BOSTON — Until nine years ago, Carol Levine identified herself by three roles: wife, mother, medical ethicist. Then her husband was severely injured in an automobile accident. Ever since, she has been caring for him at home, adding a fourth role - family caregiver.
As one of the 25 million Americans who minister to the needs of frail, ill, or disabled relatives, Ms. Levine quickly discovered that this essential work is fraught with isolation, inadequate training, and insufficient help from social workers and health-care professionals. Too often, she says, caregivers are simply encouraged to focus on "coping - learning how to live with an intolerable situation by changing one's own attitude and expectations."

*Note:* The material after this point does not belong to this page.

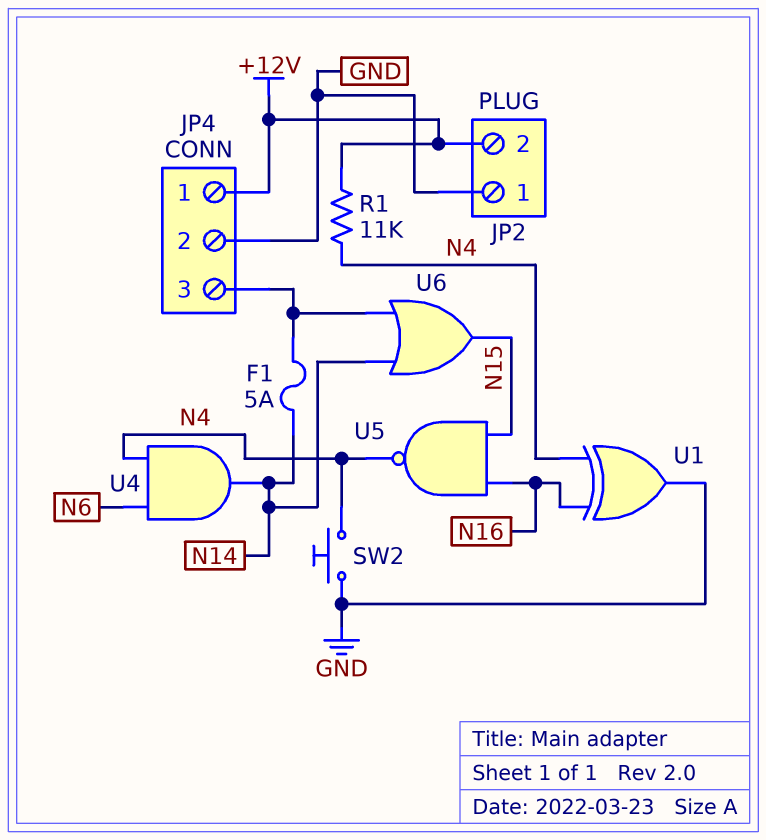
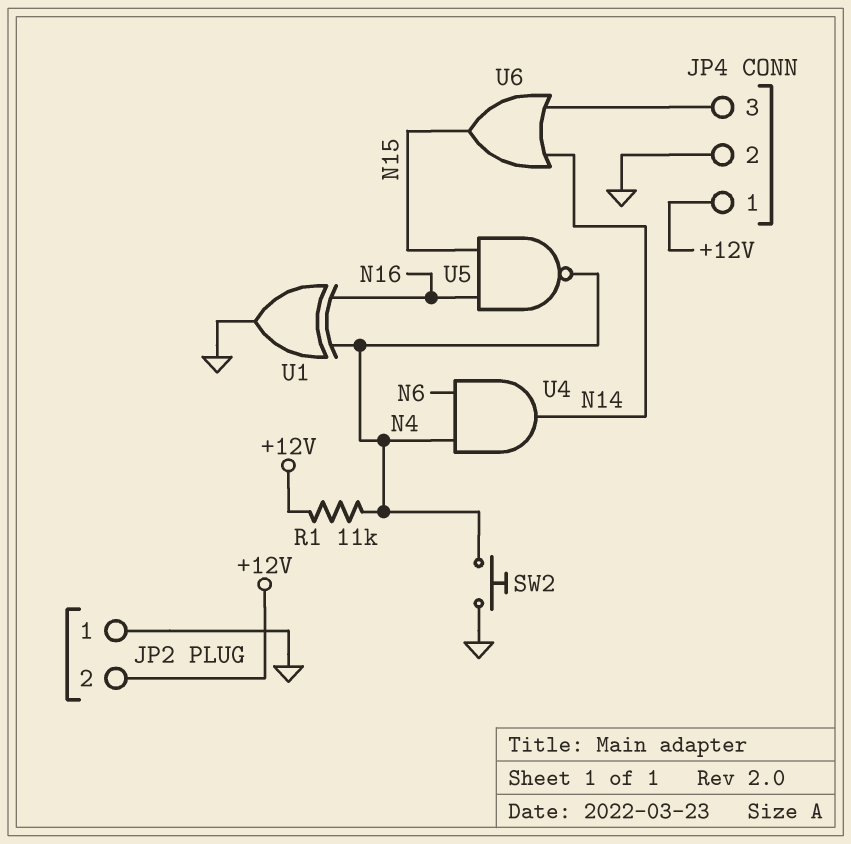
F1: 5A (JP4/3, N14) -> none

Last Thursday, Levine shared her perspectives with an important audience - members of the US Senate Select Committee on Aging. Testifying in an all-day hearing on family caregiving - the first full hearing on the subject - she and other specialists in the field made urgent appeals for more visibility, more support, and more respect for this unpaid role.

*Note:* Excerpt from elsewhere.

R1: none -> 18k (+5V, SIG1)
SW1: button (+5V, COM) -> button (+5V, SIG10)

"Most people just feel they have to tough it out," Levine explains. "Nobody really comes along and says, 'Let's talk about what would make it easier for you.' It's so difficult to get that kind of concern, or even permission to think about yourself."
Levine, now director of the families and health care project at the United Hospital Fund in New York, a research and philanthropic organization, calls family caregivers "everyday heroes." Yet heroism or martyrdom, she insists, "is not an ethical or practical standard for public policy or health-care practice."

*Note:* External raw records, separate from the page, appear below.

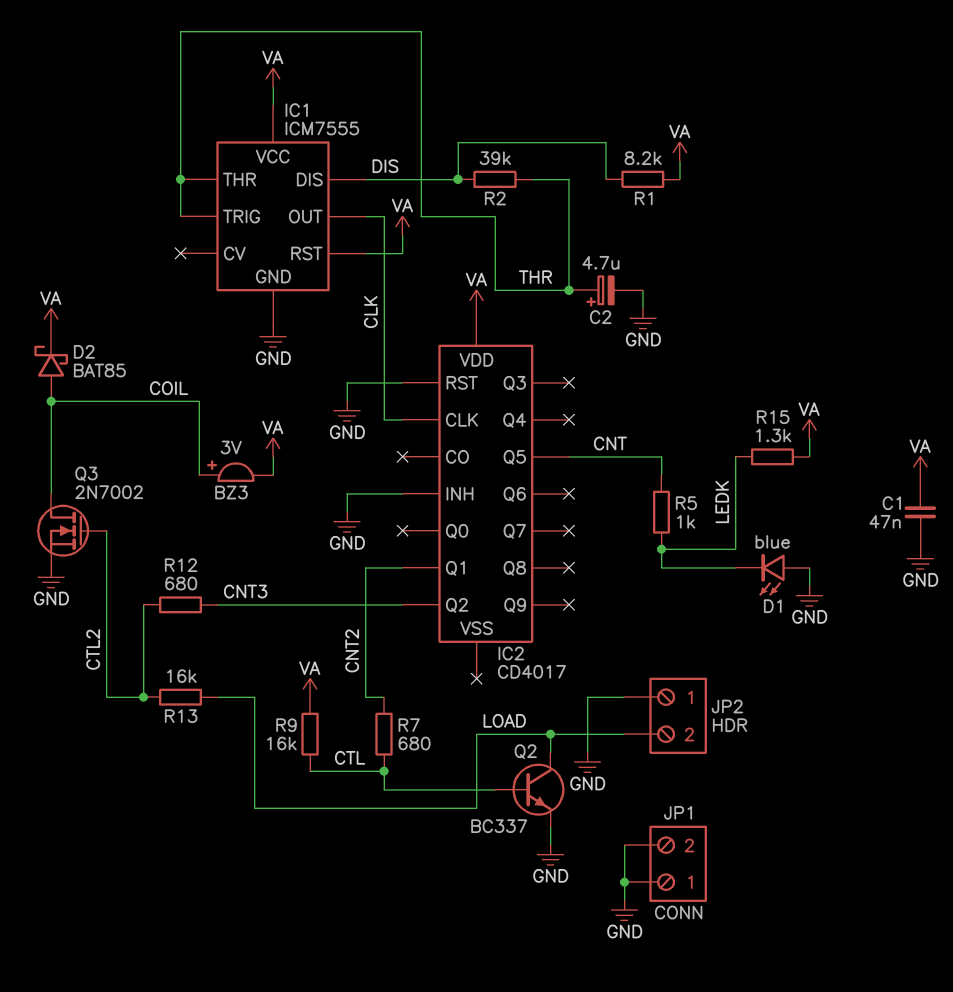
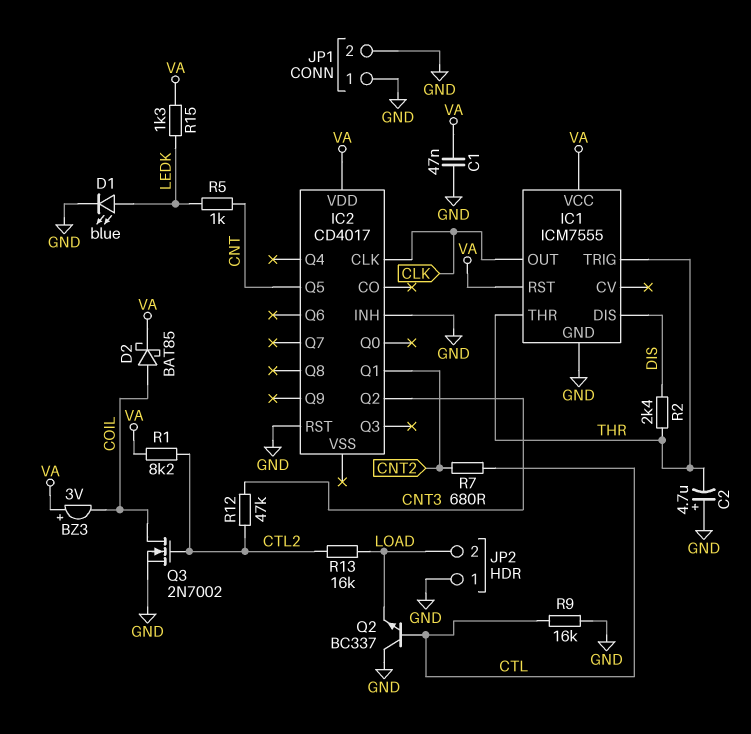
BZ3: buzzer 3V (plus COIL, minus VA) -> buzzer 3V (plus VA, minus COIL)
C2: 4.7uF (plus THR, minus GND) -> 4.7uF (plus GND, minus THR)
D1: LED blue (A GND, K LEDK) -> LED blue (A LEDK, K GND)
Q2: NPN BC337 (B CTL, C LOAD, E GND) -> NPN BC337 (B CTL, C GND, E LOAD)
R1: 8.2k (DIS, VA) -> 8.2k (CTL2, VA)
R2: 39k (DIS, THR) -> 2.4k (DIS, THR)
R9: 16k (CTL, VA) -> 16k (CTL, GND)
R12: 680 (CNT3, CTL2) -> 47k (CNT3, CTL2)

In focus groups and conversations with caregivers, she hears recurring themes. One challenge is economic. Some middle-class families who thought they had comprehensive health insurance are being impoverished by caregiving, in part because much of what they need at home falls under the unreimbursable category of "custodial care."
At the same time, cost-cutting efforts within health-care systems continue to shift responsibilities to families in what Levine calls "unprecedented ways."
Another challenge involves the impact of caregiving on other family members. Often, Levine notes, children are the ones neglected - "not willfully, but because the demands of caregiving become so overwhelming."
Caregiving specialists emphasize that no single solution exists, since every family's situation is different. They see a need for an array of services. More respite care, for instance, would give caregivers well-deserved time off. More counseling and referral services would also help. So would the ability to hold insurers to a high standard of performance and accountability.
Levine also wants caregiving to be part of training and continuing education for those studying medicine, nursing, social work, and even theology.
"There is a kind of vacuum in the response of the faith communities to caregiving," she says, noting that in her conversations with caregivers, "no one mentioned organized religious institutions or clergy as a source of solace or assistance."
Again and again, when Levine asks caregivers what they want, they tell her their modest requests: "Someone to talk to who understands what I'm going through." "Someone to call when I have questions." "A day off."
As these private wish lists affect more and more families, they can no longer be avoided as a public-policy issue. The Senate hearing last week represents an encouraging first step in giving voice to the unseen "everyday heroes" who, out of necessity, love, and compassion, are performing the most selfless tasks for others and who, in return, deserve a measure of compassion themselves.